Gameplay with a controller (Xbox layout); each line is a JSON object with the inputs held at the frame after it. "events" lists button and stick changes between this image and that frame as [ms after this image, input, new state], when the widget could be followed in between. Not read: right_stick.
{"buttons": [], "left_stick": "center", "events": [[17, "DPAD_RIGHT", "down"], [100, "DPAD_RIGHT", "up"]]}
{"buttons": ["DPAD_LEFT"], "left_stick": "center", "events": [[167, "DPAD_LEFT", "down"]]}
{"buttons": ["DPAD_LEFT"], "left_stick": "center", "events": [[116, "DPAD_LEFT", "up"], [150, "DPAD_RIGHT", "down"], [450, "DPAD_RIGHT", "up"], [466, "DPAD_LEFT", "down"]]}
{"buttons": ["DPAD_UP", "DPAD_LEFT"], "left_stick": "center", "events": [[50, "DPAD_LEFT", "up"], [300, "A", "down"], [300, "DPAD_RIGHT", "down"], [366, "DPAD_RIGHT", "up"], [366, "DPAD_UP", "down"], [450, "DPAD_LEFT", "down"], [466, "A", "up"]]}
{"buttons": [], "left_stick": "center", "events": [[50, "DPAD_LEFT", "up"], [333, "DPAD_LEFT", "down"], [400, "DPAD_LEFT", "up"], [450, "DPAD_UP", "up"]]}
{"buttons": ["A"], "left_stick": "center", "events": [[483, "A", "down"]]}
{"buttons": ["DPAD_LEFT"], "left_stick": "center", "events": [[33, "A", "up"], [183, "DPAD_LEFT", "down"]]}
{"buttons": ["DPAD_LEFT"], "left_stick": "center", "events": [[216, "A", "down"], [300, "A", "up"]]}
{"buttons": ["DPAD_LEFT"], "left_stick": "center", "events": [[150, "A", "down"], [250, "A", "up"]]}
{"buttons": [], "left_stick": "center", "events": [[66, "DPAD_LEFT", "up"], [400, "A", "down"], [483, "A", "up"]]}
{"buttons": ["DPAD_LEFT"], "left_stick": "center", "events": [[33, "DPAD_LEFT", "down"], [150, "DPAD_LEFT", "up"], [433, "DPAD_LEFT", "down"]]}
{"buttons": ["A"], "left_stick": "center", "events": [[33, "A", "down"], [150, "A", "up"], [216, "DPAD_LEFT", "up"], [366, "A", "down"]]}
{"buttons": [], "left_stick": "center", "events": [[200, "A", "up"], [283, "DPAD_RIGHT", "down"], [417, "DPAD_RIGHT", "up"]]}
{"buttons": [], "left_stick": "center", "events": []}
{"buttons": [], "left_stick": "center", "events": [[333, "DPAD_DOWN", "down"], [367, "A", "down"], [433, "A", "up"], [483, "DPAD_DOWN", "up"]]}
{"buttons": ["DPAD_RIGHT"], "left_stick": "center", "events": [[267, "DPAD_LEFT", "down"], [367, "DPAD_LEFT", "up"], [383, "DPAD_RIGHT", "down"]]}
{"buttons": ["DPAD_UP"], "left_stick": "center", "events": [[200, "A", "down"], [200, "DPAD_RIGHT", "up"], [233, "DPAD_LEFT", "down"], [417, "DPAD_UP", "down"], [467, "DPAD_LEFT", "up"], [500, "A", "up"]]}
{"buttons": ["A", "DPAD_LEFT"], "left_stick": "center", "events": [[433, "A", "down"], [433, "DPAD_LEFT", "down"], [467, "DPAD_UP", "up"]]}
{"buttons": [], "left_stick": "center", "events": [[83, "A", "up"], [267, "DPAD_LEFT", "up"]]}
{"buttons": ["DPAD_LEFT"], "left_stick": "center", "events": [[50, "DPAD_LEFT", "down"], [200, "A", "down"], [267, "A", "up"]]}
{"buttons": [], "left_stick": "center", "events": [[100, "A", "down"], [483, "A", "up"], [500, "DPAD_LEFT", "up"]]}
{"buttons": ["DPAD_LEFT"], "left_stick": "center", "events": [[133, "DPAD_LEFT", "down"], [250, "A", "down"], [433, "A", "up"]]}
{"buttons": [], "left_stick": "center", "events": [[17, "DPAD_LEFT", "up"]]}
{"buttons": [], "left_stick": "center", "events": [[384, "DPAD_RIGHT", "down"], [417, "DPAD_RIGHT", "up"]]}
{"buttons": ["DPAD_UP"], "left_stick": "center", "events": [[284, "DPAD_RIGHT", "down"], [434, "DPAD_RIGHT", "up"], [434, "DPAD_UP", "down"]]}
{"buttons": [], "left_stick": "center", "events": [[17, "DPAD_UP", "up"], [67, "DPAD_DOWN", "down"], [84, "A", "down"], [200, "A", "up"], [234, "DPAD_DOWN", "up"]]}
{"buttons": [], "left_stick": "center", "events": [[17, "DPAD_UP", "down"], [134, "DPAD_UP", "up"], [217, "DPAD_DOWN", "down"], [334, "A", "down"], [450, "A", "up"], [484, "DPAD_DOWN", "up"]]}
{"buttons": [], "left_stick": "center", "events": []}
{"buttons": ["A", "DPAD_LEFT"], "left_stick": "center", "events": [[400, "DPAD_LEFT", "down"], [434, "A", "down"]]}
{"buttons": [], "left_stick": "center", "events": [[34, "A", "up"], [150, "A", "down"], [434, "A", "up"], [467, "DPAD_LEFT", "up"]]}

━━━━━━━━━━

# Brief
Without altering a single word, write out the whole listing.

# Output for this task
Gameplay with a controller (Xbox layout); each line is a JSON object with the inputs held at the frame after it. "events" lists button and stick changes between this image and that frame as [ms after this image, input, new state], when the widget could be followed in between. Not read: right_stick.
{"buttons": [], "left_stick": "center", "events": [[17, "DPAD_RIGHT", "down"], [100, "DPAD_RIGHT", "up"]]}
{"buttons": ["DPAD_LEFT"], "left_stick": "center", "events": [[167, "DPAD_LEFT", "down"]]}
{"buttons": ["DPAD_LEFT"], "left_stick": "center", "events": [[116, "DPAD_LEFT", "up"], [150, "DPAD_RIGHT", "down"], [450, "DPAD_RIGHT", "up"], [466, "DPAD_LEFT", "down"]]}
{"buttons": ["DPAD_UP", "DPAD_LEFT"], "left_stick": "center", "events": [[50, "DPAD_LEFT", "up"], [300, "A", "down"], [300, "DPAD_RIGHT", "down"], [366, "DPAD_RIGHT", "up"], [366, "DPAD_UP", "down"], [450, "DPAD_LEFT", "down"], [466, "A", "up"]]}
{"buttons": [], "left_stick": "center", "events": [[50, "DPAD_LEFT", "up"], [333, "DPAD_LEFT", "down"], [400, "DPAD_LEFT", "up"], [450, "DPAD_UP", "up"]]}
{"buttons": ["A"], "left_stick": "center", "events": [[483, "A", "down"]]}
{"buttons": ["DPAD_LEFT"], "left_stick": "center", "events": [[33, "A", "up"], [183, "DPAD_LEFT", "down"]]}
{"buttons": ["DPAD_LEFT"], "left_stick": "center", "events": [[216, "A", "down"], [300, "A", "up"]]}
{"buttons": ["DPAD_LEFT"], "left_stick": "center", "events": [[150, "A", "down"], [250, "A", "up"]]}
{"buttons": [], "left_stick": "center", "events": [[66, "DPAD_LEFT", "up"], [400, "A", "down"], [483, "A", "up"]]}
{"buttons": ["DPAD_LEFT"], "left_stick": "center", "events": [[33, "DPAD_LEFT", "down"], [150, "DPAD_LEFT", "up"], [433, "DPAD_LEFT", "down"]]}
{"buttons": ["A"], "left_stick": "center", "events": [[33, "A", "down"], [150, "A", "up"], [216, "DPAD_LEFT", "up"], [366, "A", "down"]]}
{"buttons": [], "left_stick": "center", "events": [[200, "A", "up"], [283, "DPAD_RIGHT", "down"], [417, "DPAD_RIGHT", "up"]]}
{"buttons": [], "left_stick": "center", "events": []}
{"buttons": [], "left_stick": "center", "events": [[333, "DPAD_DOWN", "down"], [367, "A", "down"], [433, "A", "up"], [483, "DPAD_DOWN", "up"]]}
{"buttons": ["DPAD_RIGHT"], "left_stick": "center", "events": [[267, "DPAD_LEFT", "down"], [367, "DPAD_LEFT", "up"], [383, "DPAD_RIGHT", "down"]]}
{"buttons": ["DPAD_UP"], "left_stick": "center", "events": [[200, "A", "down"], [200, "DPAD_RIGHT", "up"], [233, "DPAD_LEFT", "down"], [417, "DPAD_UP", "down"], [467, "DPAD_LEFT", "up"], [500, "A", "up"]]}
{"buttons": ["A", "DPAD_LEFT"], "left_stick": "center", "events": [[433, "A", "down"], [433, "DPAD_LEFT", "down"], [467, "DPAD_UP", "up"]]}
{"buttons": [], "left_stick": "center", "events": [[83, "A", "up"], [267, "DPAD_LEFT", "up"]]}
{"buttons": ["DPAD_LEFT"], "left_stick": "center", "events": [[50, "DPAD_LEFT", "down"], [200, "A", "down"], [267, "A", "up"]]}
{"buttons": [], "left_stick": "center", "events": [[100, "A", "down"], [483, "A", "up"], [500, "DPAD_LEFT", "up"]]}
{"buttons": ["DPAD_LEFT"], "left_stick": "center", "events": [[133, "DPAD_LEFT", "down"], [250, "A", "down"], [433, "A", "up"]]}
{"buttons": [], "left_stick": "center", "events": [[17, "DPAD_LEFT", "up"]]}
{"buttons": [], "left_stick": "center", "events": [[384, "DPAD_RIGHT", "down"], [417, "DPAD_RIGHT", "up"]]}
{"buttons": ["DPAD_UP"], "left_stick": "center", "events": [[284, "DPAD_RIGHT", "down"], [434, "DPAD_RIGHT", "up"], [434, "DPAD_UP", "down"]]}
{"buttons": [], "left_stick": "center", "events": [[17, "DPAD_UP", "up"], [67, "DPAD_DOWN", "down"], [84, "A", "down"], [200, "A", "up"], [234, "DPAD_DOWN", "up"]]}
{"buttons": [], "left_stick": "center", "events": [[17, "DPAD_UP", "down"], [134, "DPAD_UP", "up"], [217, "DPAD_DOWN", "down"], [334, "A", "down"], [450, "A", "up"], [484, "DPAD_DOWN", "up"]]}
{"buttons": [], "left_stick": "center", "events": []}
{"buttons": ["A", "DPAD_LEFT"], "left_stick": "center", "events": [[400, "DPAD_LEFT", "down"], [434, "A", "down"]]}
{"buttons": [], "left_stick": "center", "events": [[34, "A", "up"], [150, "A", "down"], [434, "A", "up"], [467, "DPAD_LEFT", "up"]]}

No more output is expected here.